23 Aug 2017

Today, in a world that’s effectively a global village, pioneering companies are sending an increasing number of travellers to conduct business in relatively unknown, emerging markets where risks to personal safety can be high. The employees of more conservative companies doing business in traditional, well-heeled, well-known markets are also increasingly susceptible to risk; as terrorist incidents in countries such as France, Belgium, England and, more recently, Spain, have indicated.

This impacts the cost of travel insurance and on-the-ground security. Incidents negatively affecting travellers also carry associated costs including flight delays/cancellations, emergency accommodation, hospital fees and the evacuation of employees from problematic areas.

Should a company’s travellers be involved in a serious health, safety or security incident, the company potentially faces several, serious consequences such as substantial legal, financial and/or reputational damage.
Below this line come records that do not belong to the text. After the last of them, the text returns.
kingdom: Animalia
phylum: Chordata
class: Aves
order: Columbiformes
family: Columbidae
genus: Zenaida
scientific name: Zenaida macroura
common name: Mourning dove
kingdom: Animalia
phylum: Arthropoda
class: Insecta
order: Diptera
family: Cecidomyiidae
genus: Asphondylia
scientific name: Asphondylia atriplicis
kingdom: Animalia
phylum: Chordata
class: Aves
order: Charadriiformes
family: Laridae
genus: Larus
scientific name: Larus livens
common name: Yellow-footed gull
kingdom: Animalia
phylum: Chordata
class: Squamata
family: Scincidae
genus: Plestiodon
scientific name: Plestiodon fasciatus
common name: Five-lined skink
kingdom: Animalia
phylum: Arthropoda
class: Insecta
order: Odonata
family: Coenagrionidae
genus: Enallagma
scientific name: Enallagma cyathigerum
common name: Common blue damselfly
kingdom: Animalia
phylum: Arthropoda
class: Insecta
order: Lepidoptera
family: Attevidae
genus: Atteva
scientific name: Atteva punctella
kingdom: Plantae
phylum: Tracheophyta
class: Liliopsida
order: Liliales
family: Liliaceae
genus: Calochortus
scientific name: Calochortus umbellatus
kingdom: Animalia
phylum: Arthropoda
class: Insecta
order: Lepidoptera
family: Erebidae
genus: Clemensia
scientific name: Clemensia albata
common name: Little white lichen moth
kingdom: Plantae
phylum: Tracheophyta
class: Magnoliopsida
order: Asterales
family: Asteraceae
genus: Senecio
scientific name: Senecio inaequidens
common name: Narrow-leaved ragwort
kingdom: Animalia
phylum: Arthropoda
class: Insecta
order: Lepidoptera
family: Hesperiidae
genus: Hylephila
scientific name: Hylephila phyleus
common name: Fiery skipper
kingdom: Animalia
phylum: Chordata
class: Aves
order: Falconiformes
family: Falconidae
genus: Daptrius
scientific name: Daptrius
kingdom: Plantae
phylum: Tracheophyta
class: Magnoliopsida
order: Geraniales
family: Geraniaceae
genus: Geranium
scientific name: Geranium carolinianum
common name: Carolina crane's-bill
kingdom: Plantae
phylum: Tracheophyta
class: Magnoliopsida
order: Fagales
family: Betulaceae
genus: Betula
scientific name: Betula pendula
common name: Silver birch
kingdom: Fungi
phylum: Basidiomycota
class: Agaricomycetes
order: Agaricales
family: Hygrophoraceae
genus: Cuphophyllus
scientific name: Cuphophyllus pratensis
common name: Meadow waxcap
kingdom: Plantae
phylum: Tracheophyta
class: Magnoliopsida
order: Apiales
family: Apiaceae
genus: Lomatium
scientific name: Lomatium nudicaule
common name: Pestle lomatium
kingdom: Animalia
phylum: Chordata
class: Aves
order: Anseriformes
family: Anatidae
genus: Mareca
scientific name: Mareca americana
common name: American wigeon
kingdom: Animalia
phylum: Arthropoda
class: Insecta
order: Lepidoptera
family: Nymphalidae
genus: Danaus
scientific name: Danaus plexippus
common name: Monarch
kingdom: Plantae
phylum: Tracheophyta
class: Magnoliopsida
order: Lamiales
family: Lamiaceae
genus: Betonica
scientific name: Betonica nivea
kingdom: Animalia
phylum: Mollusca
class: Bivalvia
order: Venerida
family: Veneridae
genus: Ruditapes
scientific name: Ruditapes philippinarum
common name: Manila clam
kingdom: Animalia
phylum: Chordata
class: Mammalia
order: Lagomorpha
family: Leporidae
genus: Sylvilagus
Therefore before sending employees to an area, official travel warnings should be considered very carefully. Travel warnings are only issued when companies should consider whether they ought to go into a country at all.  Examples of reasons for issuing a travel warning might include unstable government, civil war, ongoing intense crime or violence, or frequent terrorist activity. Travel warnings remain in place until the situation changes; some have been in effect for years.

An official travel alert is primarily issued for short-term events. They might include an election season that is predicted to destabilise the country, a health alert like an outbreak of Zika virus, or evidence of an elevated risk of terrorist attacks.

Travel managers are recognising that duty of care towards their travelling employees is their responsibility and are giving the safety and well-being of their travelling employees top priority, often ahead of cost-saving. They are adding travel risk management (TRM) programmes to their travel policies; TRMs that are as dynamic and adaptable as the risks themselves.

“Finger-on-the-pulse, up-to-date travel alerts are integral to the efficacy of TRM programmes,” says Wally Gaynor, Managing Director, Club Travel Corporate. ”By partnering with a reputable travel management company (TMC) that has the required expert human resources, technology and experience, the company is able to alert their travellers when and where a situation arises and how to react appropriately.  For example, the TMC can help track all affected travellers using booking data, contact information and, where approved, GPS location.”

A good TMC will have access to specialist travel security providers who push the right advice to the right travellers at the right time. The TMC’s technological acumen, especially mobile, is a highly efficient way to alert travellers, particularly because it can be used for two-way communication. In a serious incident, a mobile alert can be sent and the travellers asked to confirm they received the message and whether they need assistance.

The TMC’s technology should also provide travellers with direct access to medical and security assistance if required, live alerts and useful information regarding their destination. And if an incident arises, the TMC will book, change or cancel flights while the TMC’s travel management app enables business travellers to change or cancel meetings from their preferred devices; computers, tablets, mobile and smartphones, or even smartwatches and wearables.

“Duty of care, in which travel alerts play an integral role, is today more than a company’s moral obligation, it’s a legal requirement,”  says Gaynor.  “By adding a carefully constructed, dynamic travel risk management programme to their travel policies and partnering with the right TMC, travel managers provide the best possible risk mitigation; for their travellers and their companies.”